Defendant contends that inasmuch as the ramp was clearly visible plaintiff was negligent in failing to avoid his fall. Our rule has long been that visibility of a danger does not necessarily establish contributory negligence. City of Jacksonville v. Stokes, Fla. 1954, 74 So.2d 278. The question is always whether or not a plaintiff used due care under all of the circumstances, and this is ordinarily an issue for the jury. Pensacola Greyhound Racing, Inc. v. Williams, Fla.App. 1967, 193 So.2d 628; Food Fair Stores, North Dade, Inc. v. Winkelmann, Fla.App. 1961, 135 So.2d 6.

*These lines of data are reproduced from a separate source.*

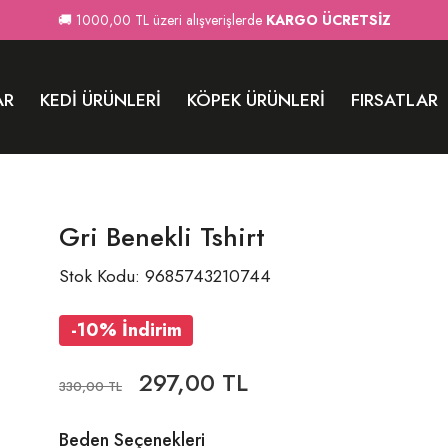
🚚 1000,00 TL üzeri alışverişlerde
KARGO ÜCRETSİZ
AR
KEDI ÜRÜNLERI
KÖPEK ÜRÜNLERI
FIRSATLAR
Gri Benekli Tshirt
Stok Kodu: 9685743210744
-10% İndirim
297,00 TL
330,00 TL
Beden Seçenekleri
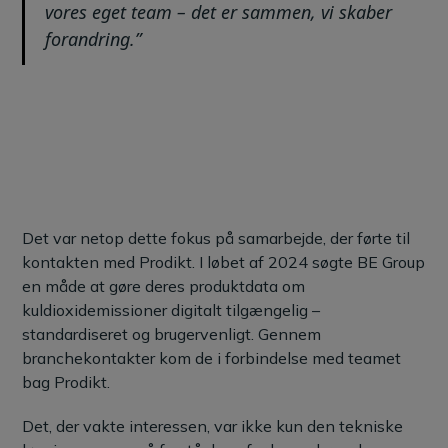
vores eget team – det er sammen, vi skaber
forandring.”
Det var netop dette fokus på samarbejde, der førte til
kontakten med Prodikt. I løbet af 2024 søgte BE Group
en måde at gøre deres produktdata om
kuldioxidemissioner digitalt tilgængelig –
standardiseret og brugervenligt. Gennem
branchekontakter kom de i forbindelse med teamet
bag Prodikt.
Det, der vakte interessen, var ikke kun den tekniske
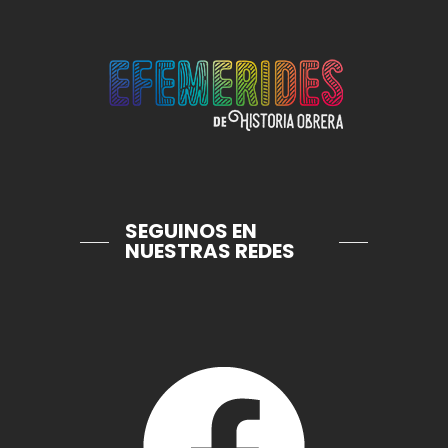
SEGUINOS EN
NUESTRAS REDES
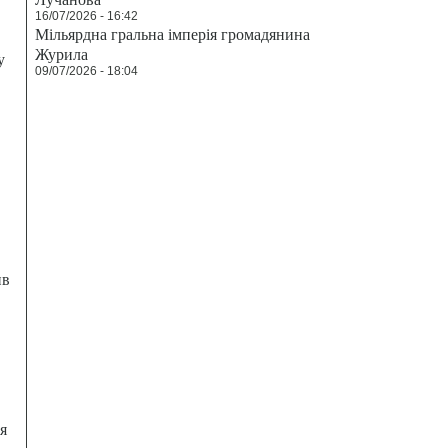
16/07/2026 - 16:42
Мільярдна гральна імперія громадянина
Журила
у
09/07/2026 - 18:04
ив
я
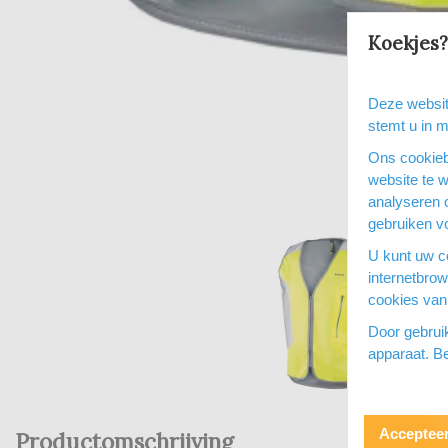
Koekjes?
Deze websit
stemt u in 
Ons cookieb
website te 
analyseren 
gebruiken vo
U kunt uw co
internetbro
cookies van 
Door gebrui
apparaat. Be
Accepteer
Productomschrijving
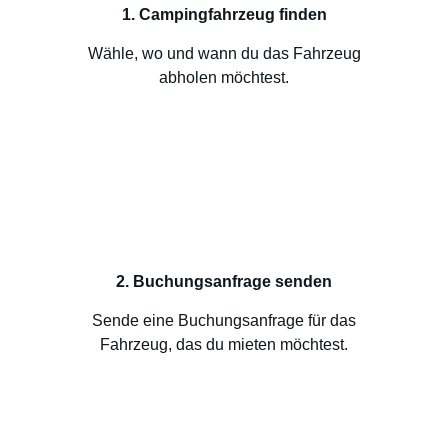
1. Campingfahrzeug finden
Wähle, wo und wann du das Fahrzeug
abholen möchtest.
2. Buchungsanfrage senden
Sende eine Buchungsanfrage für das
Fahrzeug, das du mieten möchtest.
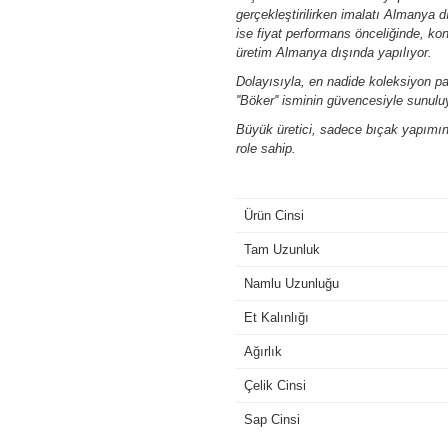
gerçekleştirilirken imalatı Almanya
ise fiyat performans önceliğinde, ko
üretim Almanya dışında yapılıyor.
Dolayısıyla, en nadide koleksiyon p
''Böker'' isminin güvencesiyle sunulu
Büyük üretici, sadece bıçak yapımınd
role sahip.
Ürün Cinsi
Tam Uzunluk
Namlu Uzunluğu
Et Kalınlığı
Ağırlık
Çelik Cinsi
Sap Cinsi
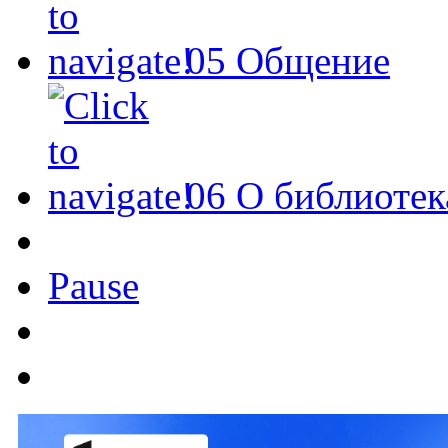
05
Общение
06
О библиотек
Pause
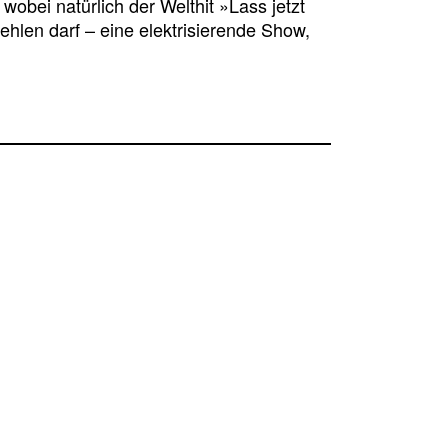
obei natürlich der Welthit »Lass jetzt
ehlen darf – eine elektrisierende Show,
Newsletter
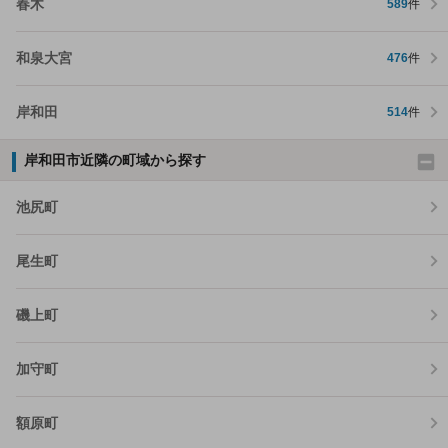
春木
589
件
和泉大宮
476
件
岸和田
514
件
岸和田市近隣の町域から探す
池尻町
尾生町
磯上町
加守町
額原町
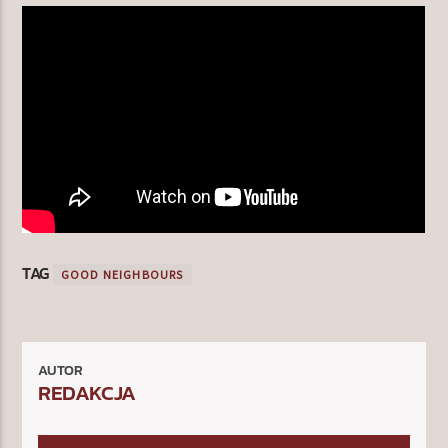
TAG
GOOD NEIGHBOURS
AUTOR
REDAKCJA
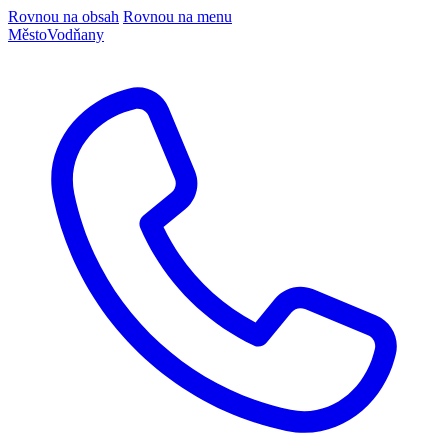
Rovnou na obsah
Rovnou na menu
Město
Vodňany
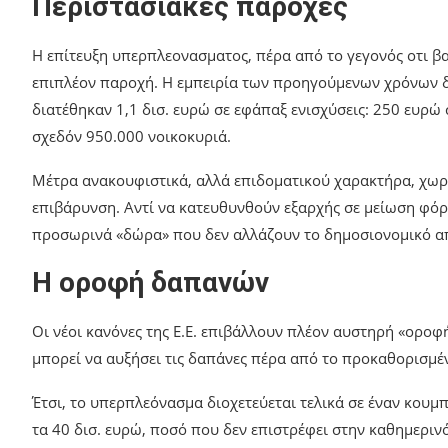
Περιστασιακές παροχές
Η επίτευξη υπερπλεονασματος, πέρα από το γεγονός οτι βασ
επιπλέον παροχή. Η εμπειρία των προηγούμενων χρόνων δε
διατέθηκαν 1,1 δισ. ευρώ σε εφάπαξ ενισχύσεις: 250 ευρώ 
σχεδόν 950.000 νοικοκυριά.
Μέτρα ανακουφιστικά, αλλά επιδοματικού χαρακτήρα, χωρ
επιβάρυνση. Αντί να κατευθυνθούν εξαρχής σε μείωση φόρ
προσωρινά «δώρα» που δεν αλλάζουν το δημοσιονομικό 
Η οροφή δαπανών
Οι νέοι κανόνες της Ε.Ε. επιβάλλουν πλέον αυστηρή «οροφ
μπορεί να αυξήσει τις δαπάνες πέρα από το προκαθορισμέ
Έτσι, το υπερπλεόνασμα διοχετεύεται τελικά σε έναν κουμ
τα 40 δισ. ευρώ, ποσό που δεν επιστρέφει στην καθημεριν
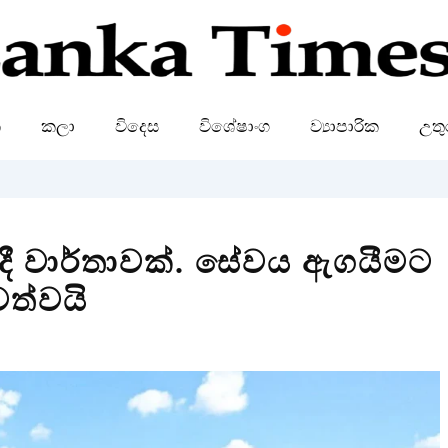
ක
කලා
විදෙස
විශේෂාංග
ව්‍යාපාරික
උතු
ී වාර්තාවක්. සේවය ඇගයීමට
ත්වයි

For example where a supermarket patron fell when she stepped from the sidewalk into a parking lot at a point where the parking lot allegedly was defective, it was held that the question of her contributory negligence was for the jury. Hanson v. Shell's City, Inc., Fla.App. 1961, 133 So.2d 573. And where an invitee tripped over a magazine rack by which she had been standing for some time the appellate court recognized that the plaintiff came very close to being contributorily negligent as a matter of law. Yet the court affirmed the judgment for plaintiff and acknowledged the deference with which an appellate court will treat a jury's decision in a close case. Winn-Dixie Stores, Inc. v. Holmes, Fla.App. 1966, 190 So.2d 19.
Whether or not plaintiff exercised reasonable care for his own safety was a debatable question, albeit barely so. It therefore lay within the province of the jury for resolution.

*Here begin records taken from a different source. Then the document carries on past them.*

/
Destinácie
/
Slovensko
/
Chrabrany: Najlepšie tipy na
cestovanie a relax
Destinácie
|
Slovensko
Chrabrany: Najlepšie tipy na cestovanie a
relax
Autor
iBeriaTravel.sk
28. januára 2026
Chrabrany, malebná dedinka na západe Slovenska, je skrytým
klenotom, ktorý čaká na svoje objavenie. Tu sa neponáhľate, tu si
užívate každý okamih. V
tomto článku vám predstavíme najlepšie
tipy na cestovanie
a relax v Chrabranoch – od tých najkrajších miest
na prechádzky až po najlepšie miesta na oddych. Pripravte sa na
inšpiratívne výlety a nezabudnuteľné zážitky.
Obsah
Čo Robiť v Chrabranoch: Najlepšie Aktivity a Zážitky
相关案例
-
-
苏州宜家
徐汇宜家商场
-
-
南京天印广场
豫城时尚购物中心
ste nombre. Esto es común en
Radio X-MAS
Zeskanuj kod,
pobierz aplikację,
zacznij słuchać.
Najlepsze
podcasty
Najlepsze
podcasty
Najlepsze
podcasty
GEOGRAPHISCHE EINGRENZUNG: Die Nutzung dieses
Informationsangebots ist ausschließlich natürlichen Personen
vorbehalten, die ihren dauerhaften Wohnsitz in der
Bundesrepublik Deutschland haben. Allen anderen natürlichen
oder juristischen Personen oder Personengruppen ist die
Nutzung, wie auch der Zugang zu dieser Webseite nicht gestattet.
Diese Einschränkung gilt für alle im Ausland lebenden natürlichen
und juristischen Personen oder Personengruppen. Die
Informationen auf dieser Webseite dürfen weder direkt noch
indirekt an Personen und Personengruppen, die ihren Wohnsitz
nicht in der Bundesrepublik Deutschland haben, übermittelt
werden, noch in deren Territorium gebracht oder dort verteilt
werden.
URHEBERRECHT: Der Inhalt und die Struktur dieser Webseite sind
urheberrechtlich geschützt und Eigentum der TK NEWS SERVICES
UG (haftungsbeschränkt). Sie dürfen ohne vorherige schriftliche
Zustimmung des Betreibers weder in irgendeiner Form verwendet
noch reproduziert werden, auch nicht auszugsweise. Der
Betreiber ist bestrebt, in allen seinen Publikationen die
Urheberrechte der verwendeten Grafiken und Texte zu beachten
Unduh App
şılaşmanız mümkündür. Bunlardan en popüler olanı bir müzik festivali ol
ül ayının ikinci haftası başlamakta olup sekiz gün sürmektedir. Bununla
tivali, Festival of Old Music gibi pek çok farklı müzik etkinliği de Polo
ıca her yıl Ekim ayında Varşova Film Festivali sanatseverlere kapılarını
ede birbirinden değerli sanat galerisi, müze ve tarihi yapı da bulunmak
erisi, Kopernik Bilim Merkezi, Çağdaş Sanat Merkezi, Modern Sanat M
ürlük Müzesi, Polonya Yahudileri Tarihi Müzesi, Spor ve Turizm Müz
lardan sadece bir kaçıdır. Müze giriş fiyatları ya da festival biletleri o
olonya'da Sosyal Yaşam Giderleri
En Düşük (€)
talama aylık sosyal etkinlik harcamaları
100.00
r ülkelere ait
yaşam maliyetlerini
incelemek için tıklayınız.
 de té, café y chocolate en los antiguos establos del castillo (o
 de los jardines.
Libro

In view of testimony that the ramp in question was constructed subsequent to the walkway and was not constructed in a workmanlike manner, the question of defendant's negligence vel non was also for the jury's resolution.
Accordingly the trial court's final judgment for defendant is reversed and this cause is remanded with directions to reinstate the jury verdict for plaintiff.
WALDEN, J., concurs.
OWEN, J., dissents, with opinion.
In my opinion the trial court correctly granted the defendant's motion for directed verdict because the plaintiff was guilty of contributory negligence as a matter of law. I would affirm the judgment.
The evidence is clear that just minutes before his injury he had twice stepped across the vertical edge of the cart ramp that had been cut into the walkway in front of the store. This fact alone would be sufficient to charge the plaintiff with the duty to see that which was obvious upon the ordinary use of his senses.
Chambers v. Southern Wholesale, Fla. 1956, 92 So.2d 188; Matson v. Tip Top Grocery Co., 1942, 151 Fla. 247, 9 So.2d 366; Grall v. Risden, Fla.App. 1964, 167 So.2d 610; Andrews v. Goetz, Fla.App. 1958, 104 So.2d 653.
But this case does not need to turn on the question of whether the plaintiff failed to see that which he should have seen. Plaintiff testified that he knew the ramp was there. With such actual knowledge he nonetheless stepped upon the vertical edge of the cutaway portion which action caused him to sustain his injury. Under such circumstances, he was guilty of contributory negligence as a matter of law.
Dewar v. City of Miami, Fla. 1957, 93 So.2d 58; Stueber v. Maintenance, Inc., Fla.App. 1967, 205 So.2d 305.
Where the undisputed evidence shows that a plaintiff is guilty of negligence which proximately contributes to the cause of his injury, it becomes a duty of the court to direct a verdict against the plaintiff and his failure to do so is reversible error.
6345 Collins Avenue v. Fein, Fla. 1957, 95 So.2d 577; Faulk v. Parrish, Fla. 1952, 58 So.2d 523.